Momentos antes de dar a luz, entró en un vaivén de emociones. Recordó los males de los que había sido víctima y no le parecía justo que le hubiera pasado eso a alguien tan buena. Hizo memoria de sus aguas oscuras, de los químicos que recorrían sus venas, del humo que inundaba su aire, de los plásticos que flotaban en las piscinas de su casa, de sus mártires y de muchas otras dolencias. Esto la entristeció y su excesivo llanto inundó los campos.
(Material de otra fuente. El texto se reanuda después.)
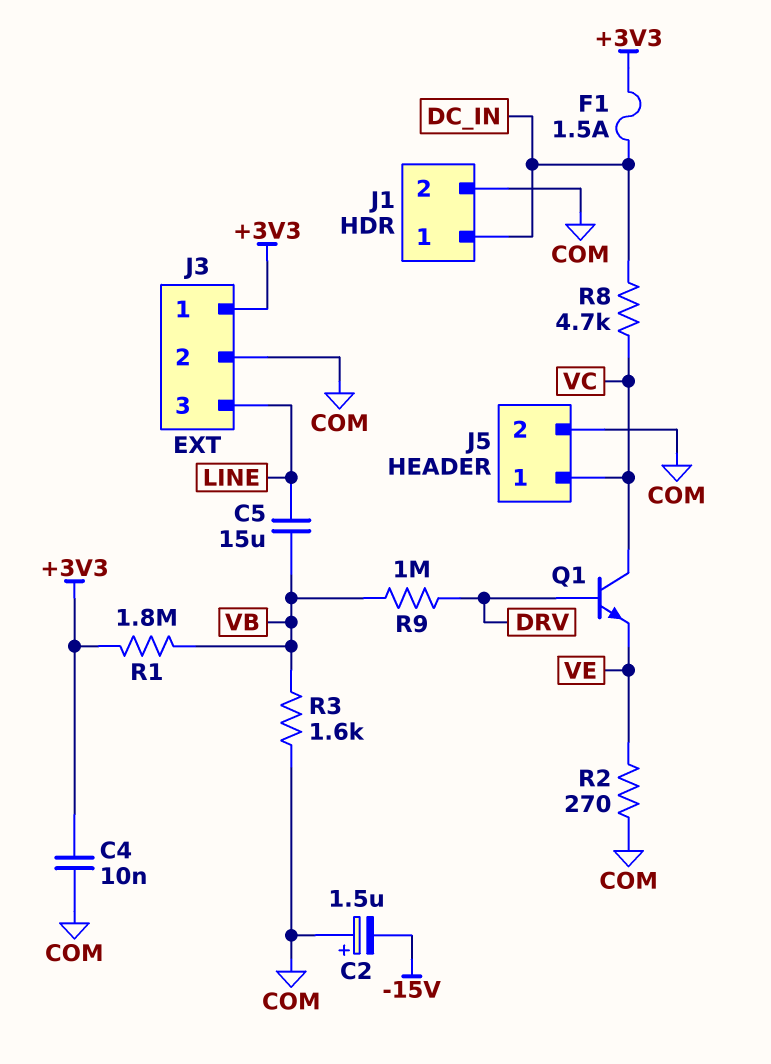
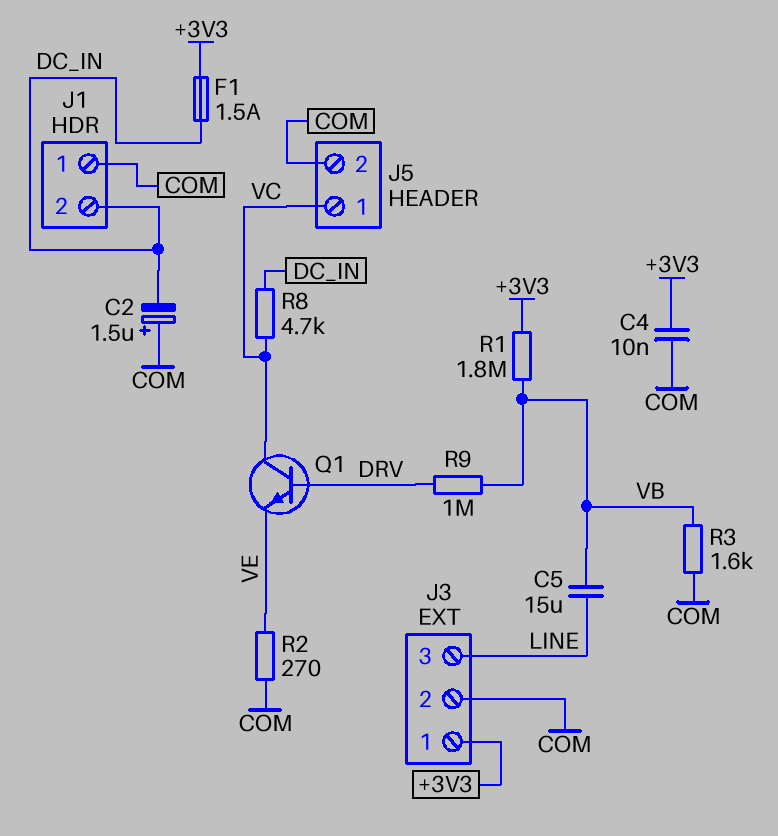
C2: 1.5uF (plus COM, minus -15V) -> 1.5uF (plus COM, minus DC_IN)
J1 pin 1: DC_IN -> COM
J1 pin 2: COM -> DC_IN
El panorama lucía desolador, pero no se le pasó por la cabeza la posibilidad de abortar. Sabía que era resiliente y aguardaba con fortaleza el momento de parir. Era consciente de que si ella y su descendencia fallecían, se crearía un devastador efecto dominó.
Logró superar sus dificultades gracias a su poder que, aunque inmenso, la mantenía humilde. Consideraba su fruto y los que había parido, actos de expiación. Además, no todo le era adverso; algunos le profesaban su profunda veneración. En la otra orilla de sus remembranzas, agradeció a quienes la cuidaban, limpiaban, alimentaban y le daban semillas, árboles y flores para que su vida fuera abundante. Esto hizo que inclinara su balanza hacia el bien y entendiera la naturaleza de su esencia. El amor manifestado en su espíritu de servicio era superior a las acciones de sus enemigos.
Cuando finalizó sus reflexiones, sintió que rompió su fuente y el fruto abandonó el interior marrón de su matriz. Al contemplarlo, lloró copiosamente mientras lo bendecía, pues pronto dejaría de estar a su lado.
Jacinto, quien pasaba por el lugar y percibió el quebrantamiento del suelo humedecido, gritó emocionado:
– ¡Mija, traiga el machete, el azadón y la pala, hágame el favor!
La mujer se colocó el sombrero, tomó las herramientas y fue a su encuentro. Cuando su esposo terminó, no lo podía creer. Eran enormes.
– ¡Qué bendición! –le dijo exaltada – ¡Hacía tiempo no veía unas yucas tan lindas y grandotas!